Countries in the Global South are trapped in relying on fossil fuel production to repay debts, a new report from the charity Debt Justice claims.
It also reveals that these countries are currently spending five times more on repaying debts than they are on addressing climate change, with external debt payments increasing by 150% between 2011 and 2023, and reaching their highest levels in 25 years.
Nations including Argentina, Uganda and Mozambique may find it impossible to phase out fossil fuels and transition to renewable, sustainable energy sources, unless this “debt-fossil fuel trap” is addressed, according to the authors.
Argentina, for example, is committing to fracking in an oil and gas field in Northern Patagonia as a way to solve the country’s debt crisis and wider economic problems, backed by the International Monetary Fund (IMF).
The IMF and World Bank also overestimate anticipated revenues from fossil fuel projects, leaving countries at risk of further debt while remaining locked in climate-harmful activities, according to the report.
It suggests that there are 54 countries in a debt crisis, and highlights how the situation could get much worse as interest rates rise, markets destabilise and the war in Ukraine pushes up food and energy prices.
“High debt levels are a major barrier to phasing out fossil fuels for many Global South countries,” said Tess Woolfenden, senior policy officer at Debt Justice.
“Many countries are trapped exploiting fossil fuels to generate revenue to repay debt, while at the same time, fossil fuel projects often do not generate the revenues expected and can leave countries further indebted than when they started. This toxic trap must end.”
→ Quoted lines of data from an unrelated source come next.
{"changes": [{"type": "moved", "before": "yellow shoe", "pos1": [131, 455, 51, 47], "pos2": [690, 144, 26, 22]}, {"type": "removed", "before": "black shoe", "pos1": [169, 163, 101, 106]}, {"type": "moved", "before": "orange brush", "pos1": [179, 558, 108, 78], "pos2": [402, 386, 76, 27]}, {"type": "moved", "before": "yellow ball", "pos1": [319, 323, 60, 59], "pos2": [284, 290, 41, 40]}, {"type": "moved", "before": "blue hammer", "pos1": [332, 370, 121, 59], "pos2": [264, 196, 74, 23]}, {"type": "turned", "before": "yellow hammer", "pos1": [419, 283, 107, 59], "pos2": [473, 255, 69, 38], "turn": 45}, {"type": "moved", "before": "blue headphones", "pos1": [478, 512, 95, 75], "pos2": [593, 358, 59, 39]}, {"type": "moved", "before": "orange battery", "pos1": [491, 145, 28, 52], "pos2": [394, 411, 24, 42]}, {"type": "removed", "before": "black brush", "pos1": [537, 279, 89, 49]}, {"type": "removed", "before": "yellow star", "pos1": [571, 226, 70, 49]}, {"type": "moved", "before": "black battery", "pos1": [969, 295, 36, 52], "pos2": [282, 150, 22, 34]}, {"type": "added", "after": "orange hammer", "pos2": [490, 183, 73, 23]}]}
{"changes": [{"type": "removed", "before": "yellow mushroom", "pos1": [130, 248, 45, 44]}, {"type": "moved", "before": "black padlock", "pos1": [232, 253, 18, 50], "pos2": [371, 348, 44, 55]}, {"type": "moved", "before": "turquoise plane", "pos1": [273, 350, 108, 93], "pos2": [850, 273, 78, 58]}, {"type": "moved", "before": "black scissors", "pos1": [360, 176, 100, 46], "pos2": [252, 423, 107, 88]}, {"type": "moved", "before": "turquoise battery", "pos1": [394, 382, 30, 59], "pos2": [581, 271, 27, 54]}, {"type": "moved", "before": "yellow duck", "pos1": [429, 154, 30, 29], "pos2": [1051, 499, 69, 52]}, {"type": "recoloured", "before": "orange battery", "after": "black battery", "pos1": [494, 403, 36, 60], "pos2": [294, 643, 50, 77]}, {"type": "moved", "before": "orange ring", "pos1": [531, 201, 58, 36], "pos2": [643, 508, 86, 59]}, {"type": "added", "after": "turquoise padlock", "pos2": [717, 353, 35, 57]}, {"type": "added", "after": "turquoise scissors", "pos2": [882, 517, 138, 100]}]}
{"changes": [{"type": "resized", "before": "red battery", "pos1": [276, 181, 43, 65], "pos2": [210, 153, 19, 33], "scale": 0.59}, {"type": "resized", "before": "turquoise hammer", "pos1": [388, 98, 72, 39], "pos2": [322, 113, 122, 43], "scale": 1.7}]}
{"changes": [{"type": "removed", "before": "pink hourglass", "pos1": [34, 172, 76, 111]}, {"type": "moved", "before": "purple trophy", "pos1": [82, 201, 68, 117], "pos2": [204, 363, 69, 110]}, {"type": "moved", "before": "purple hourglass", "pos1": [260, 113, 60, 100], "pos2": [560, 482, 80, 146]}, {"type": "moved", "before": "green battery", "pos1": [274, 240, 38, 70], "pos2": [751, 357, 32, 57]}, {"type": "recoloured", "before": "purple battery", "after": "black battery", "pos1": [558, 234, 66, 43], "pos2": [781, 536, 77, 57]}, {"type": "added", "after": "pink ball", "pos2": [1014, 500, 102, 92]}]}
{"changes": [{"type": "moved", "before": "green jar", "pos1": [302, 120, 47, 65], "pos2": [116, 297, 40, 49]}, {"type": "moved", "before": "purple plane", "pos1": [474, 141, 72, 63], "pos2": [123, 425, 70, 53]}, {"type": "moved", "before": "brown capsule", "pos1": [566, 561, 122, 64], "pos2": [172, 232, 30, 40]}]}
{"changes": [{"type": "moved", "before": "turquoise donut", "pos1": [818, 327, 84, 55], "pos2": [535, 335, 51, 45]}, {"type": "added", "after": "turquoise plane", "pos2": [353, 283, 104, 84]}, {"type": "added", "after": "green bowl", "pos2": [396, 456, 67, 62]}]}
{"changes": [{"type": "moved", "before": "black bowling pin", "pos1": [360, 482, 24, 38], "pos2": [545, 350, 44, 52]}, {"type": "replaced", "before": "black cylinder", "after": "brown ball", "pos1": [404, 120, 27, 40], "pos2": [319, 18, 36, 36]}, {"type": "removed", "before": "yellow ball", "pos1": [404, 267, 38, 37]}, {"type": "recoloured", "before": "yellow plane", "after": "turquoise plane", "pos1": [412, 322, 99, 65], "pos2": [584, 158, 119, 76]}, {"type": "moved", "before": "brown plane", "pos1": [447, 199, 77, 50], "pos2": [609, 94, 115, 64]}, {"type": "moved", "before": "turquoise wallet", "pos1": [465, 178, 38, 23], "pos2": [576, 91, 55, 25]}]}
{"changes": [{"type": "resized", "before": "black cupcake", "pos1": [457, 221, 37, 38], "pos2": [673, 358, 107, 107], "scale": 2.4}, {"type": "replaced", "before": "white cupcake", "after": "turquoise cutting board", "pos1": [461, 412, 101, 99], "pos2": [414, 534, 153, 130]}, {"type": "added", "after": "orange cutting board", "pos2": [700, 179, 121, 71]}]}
In 2009, Global North governments committed to providing $100bn (£79bn) in climate finance every year to Global South countries by 2020, but continuously failed to meet this commitment, which itself is thought to be well below what is needed for climate adaptation and mitigation.
However, debt levels within many Global South countries also act as a major barrier to these nations accessing the finance they require to transition away from fossil fuels.
To remove high debt burdens as a significant barrier to fossil fuel phase-out and the transition to clean energy, the report calls on wealthy governments and institutions to:
• Implement ambitious debt cancellation for all countries that need it, across all creditors, free from economic conditions
• Recognise debts accrued from fossil fuel projects as illegitimate and ensure they are cancelled
• Significantly scale up grant-based, new and additional public climate finance, as a form of reparations in light of the climate and ecological debt owed by the Global North to the Global South
• Bilateral and multilateral finance should be aligned with a 1.5 °C warming scenario and fair shares calculations, and not be used to finance fossil fuels.
Arthur Larok, secretary general of ActionAid International, commented: “Countries on the front lines of the climate crisis urgently need funds to cope with impacts and to scale up green technologies.
“But climate disasters are pushing vulnerable countries deeper into debt, trapping them in a vicious cycle that perversely drives investment in the fossil fuels that further accelerate the crisis.
“When it comes to climate solutions, debt cancellation is a low-hanging fruit that can restrain expansion of climate-harming industries, and free up much-needed finance in vulnerable countries.”